Para pemberi pinjaman itu mencakup penyedia besar buy now, pay later seperti Affirm, Block, Klarna Group, dan PayPal, tetapi juga beberapa pemain besar di bisnis kartu, seperti Synchrony Financial dan Bread Financial Holdings. Manajer besar kendaraan private credit yang dapat mendanai pinjaman konsumen, seperti Apollo Global Management, Ares Management, dan KKR, juga tertinggal.

Setiap efek pengaburan dari pinjaman private diperbesar oleh keterlambatan dalam statistik pemerintah, termasuk—yang sangat penting bagi pinjaman konsumen—laporan bulanan tentang pekerjaan dan upah. Ketidakpastian itu saja berarti kemungkinan munculnya kejutan yang tidak menyenangkan dalam lanskap kredit pada 2026 tidak dapat diabaikan.

Bagi Indonesia, munculnya tren global pergeseran kredit ke sektor non-bank memiliki implikasi besar, terutama karena ekosistem kredit domestik juga mengalami transformasi serupa melalui platform fintech lending dan paylater. Pertumbuhan pesat layanan paylater di e-commerce Indonesia mencerminkan fenomena yang mirip dengan BNPL global, yaitu penetrasi kredit ke segmen pengguna yang selama ini tidak terlayani bank tradisional. Hal ini membuka akses pembiayaan baru bagi generasi muda dan pekerja informal, namun sekaligus menimbulkan risiko keterlilitan utang yang sulit dipantau regulator.

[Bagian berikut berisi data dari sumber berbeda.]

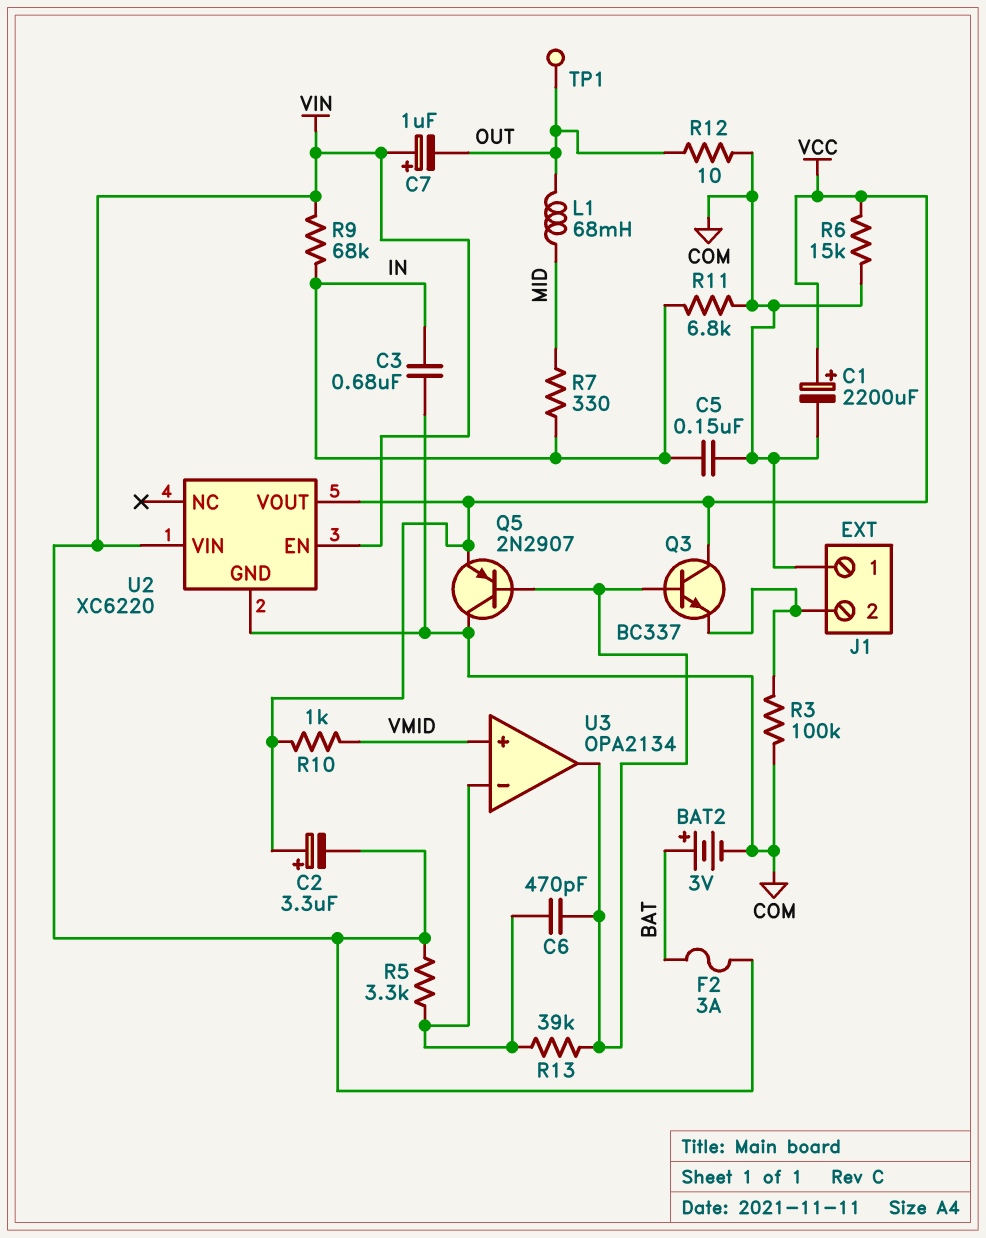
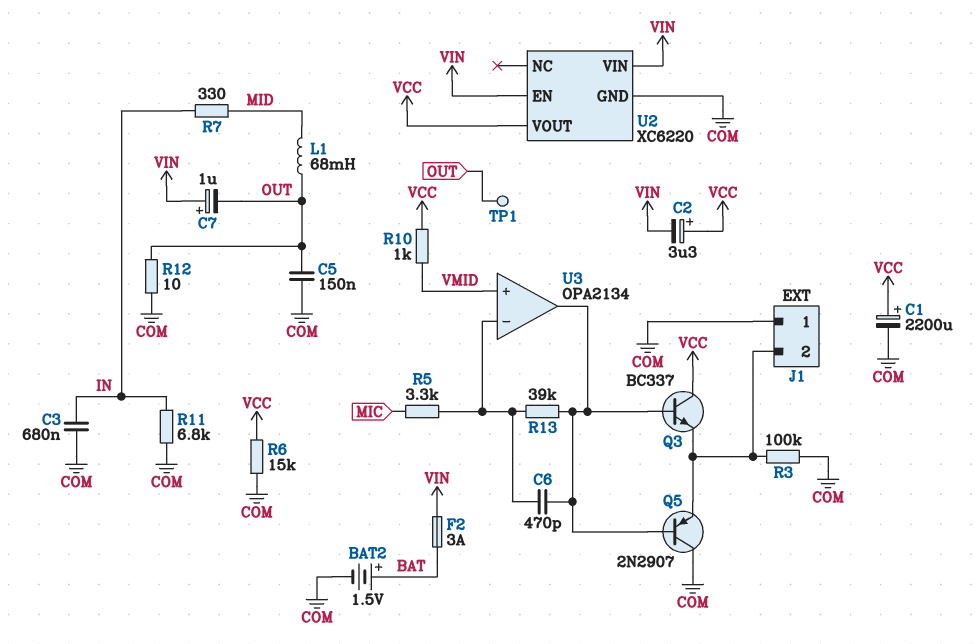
BAT2: 3V (plus BAT, minus COM) -> 1.5V (plus BAT, minus COM)
C5: 150nF (COM, IN) -> 150nF (COM, OUT)
Q5: PNP 2N2907 (B U3/out, C COM, E VCC) -> PNP 2N2907 (B U3/out, C COM, E J1/2)
R5: 3.3k (U3/in-, VIN) -> 3.3k (MIC, U3/in-)
R9: 68k (IN, VIN) -> none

Seiring bank-bank Indonesia semakin fokus pada nasabah berprofil risiko rendah dan kredit produktif, platform fintech menjadi pintu masuk pembiayaan konsumtif bagi kelompok rentan. OJK memang telah meningkatkan regulasi, termasuk batasan suku bunga dan kewajiban pelaporan, tetapi fragmentasi data tetap menjadi tantangan. Jika pola global terulang, risiko kredit sebenarnya bisa membesar tanpa terlihat dalam indikator resmi, sementara bank tetap terlihat sehat.

Indonesia juga berpotensi terdampak oleh dinamika global private credit. Banyak dana investasi regional mulai melirik pembiayaan konsumen melalui perusahaan fintech lokal. Arus dana asing yang masuk melalui skema pendanaan privat dapat mendorong ekspansi kredit konsumtif secara agresif, yang jika tidak diawasi, bisa menciptakan siklus boom-and-bust di sektor pinjaman kecil. Hal ini mirip dengan yang terjadi di negara maju ketika likuiditas global mendorong kredit tanpa kesiapan aspek mitigasi risiko.

Di sisi lain, pertumbuhan kredit di luar bank dapat membantu menopang konsumsi rumah tangga, yang merupakan kontributor terbesar bagi PDB Indonesia. Dalam situasi ekonomi yang masih rentan terhadap tekanan eksternal, peningkatan daya beli melalui akses kredit alternatif dapat menjaga momentum domestik. Namun manfaat ini harus diimbangi oleh penguatan literasi keuangan dan perlindungan konsumen, agar ekspansi kredit tidak berubah menjadi masalah sosial dan makroekonomi.

Indonesia perlu membangun sistem pelaporan kredit terpadu lintas bank, multifinance, dan fintech agar peta risiko konsumsi dapat terlihat secara akurat. Penguatan regulasi data, integrasi dengan SLIK, serta pengawasan atas arus private credit asing menjadi kunci mencegah kejutan negatif di 2026 seperti yang dikhawatirkan di pasar global. Transparansi yang lebih tinggi akan membantu menjaga pertumbuhan kredit tetap sehat dan berkelanjutan sambil melindungi stabilitas sistem keuangan nasional.